Objective: We employed diffusion-weighted magnetic resonance spectroscopy (DW-MRS), which allows to measure in vivo the diffusion properties of metabolites, to explore the functional neuro-axonal damage and the ongoing energetic dysregulation in multiple sclerosis (MS).
Methods: Twenty-five patients with MS and 18 healthy controls (HC) underwent conventional magnetic resonance imaging (MRI) and DW-MRS. The apparent diffusion coefficient (ADC) of total N-acetyl-aspartate (tNAA) and creatine-phosphocreatine (tCr) were measured in the parietal normal-appearing white matter (NAWM) and in the thalamic grey matter (TGM). Multiple regressions were used to compare metabolite ADCs between groups and to explore clinical correlations.
Results: In patients compared with HCs, we found a reduction in ADC(tNAA) in the TGM, reflecting functional and structural neuro-axonal damage, and in ADC(tCr) in both NAWM and TGM, possibly reflecting a reduction in energy supply in neurons and glial cells. Metabolite ADCs did not correlate with tissue atrophy, lesional volume or metabolite concentrations, while in TGM metabolite ADCs correlated with clinical scores.

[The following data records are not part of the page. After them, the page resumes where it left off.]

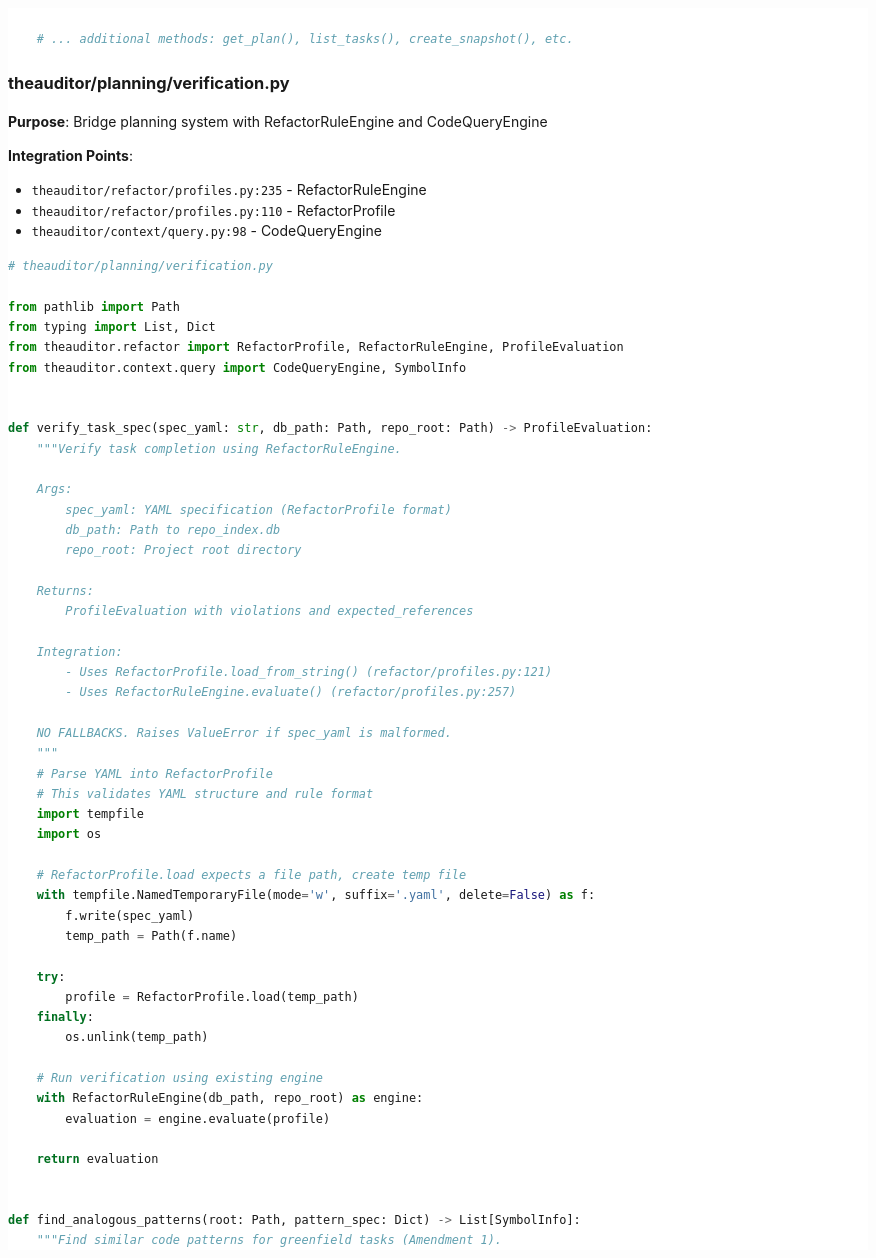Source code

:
 ```python

    # ... additional methods: get_plan(), list_tasks(), create_snapshot(), etc.
```

### theauditor/planning/verification.py

**Purpose**: Bridge planning system with RefactorRuleEngine and CodeQueryEngine

**Integration Points**:
- `theauditor/refactor/profiles.py:235` - RefactorRuleEngine
- `theauditor/refactor/profiles.py:110` - RefactorProfile
- `theauditor/context/query.py:98` - CodeQueryEngine

```python
# theauditor/planning/verification.py

from pathlib import Path
from typing import List, Dict
from theauditor.refactor import RefactorProfile, RefactorRuleEngine, ProfileEvaluation
from theauditor.context.query import CodeQueryEngine, SymbolInfo


def verify_task_spec(spec_yaml: str, db_path: Path, repo_root: Path) -> ProfileEvaluation:
    """Verify task completion using RefactorRuleEngine.

    Args:
        spec_yaml: YAML specification (RefactorProfile format)
        db_path: Path to repo_index.db
        repo_root: Project root directory

    Returns:
        ProfileEvaluation with violations and expected_references

    Integration:
        - Uses RefactorProfile.load_from_string() (refactor/profiles.py:121)
        - Uses RefactorRuleEngine.evaluate() (refactor/profiles.py:257)

    NO FALLBACKS. Raises ValueError if spec_yaml is malformed.
    """
    # Parse YAML into RefactorProfile
    # This validates YAML structure and rule format
    import tempfile
    import os

    # RefactorProfile.load expects a file path, create temp file
    with tempfile.NamedTemporaryFile(mode='w', suffix='.yaml', delete=False) as f:
        f.write(spec_yaml)
        temp_path = Path(f.name)

    try:
        profile = RefactorProfile.load(temp_path)
    finally:
        os.unlink(temp_path)

    # Run verification using existing engine
    with RefactorRuleEngine(db_path, repo_root) as engine:
        evaluation = engine.evaluate(profile)

    return evaluation


def find_analogous_patterns(root: Path, pattern_spec: Dict) -> List[SymbolInfo]:
    """Find similar code patterns for greenfield tasks (Amendment 1).

```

Conclusion: DW-MRS showed a reduction in tCr diffusivity in the normal-appearing brain of patients with MS, which might reflect a state of ongoing energy dysregulation affecting neurons and/or glial cells. Reversing this energy dysregulation before neuro-axonal degeneration arises may become a key objective in future neuroprotective strategies.
Keywords: Multiple sclerosis; diffusion-weighted spectroscopy; energy dysregulation.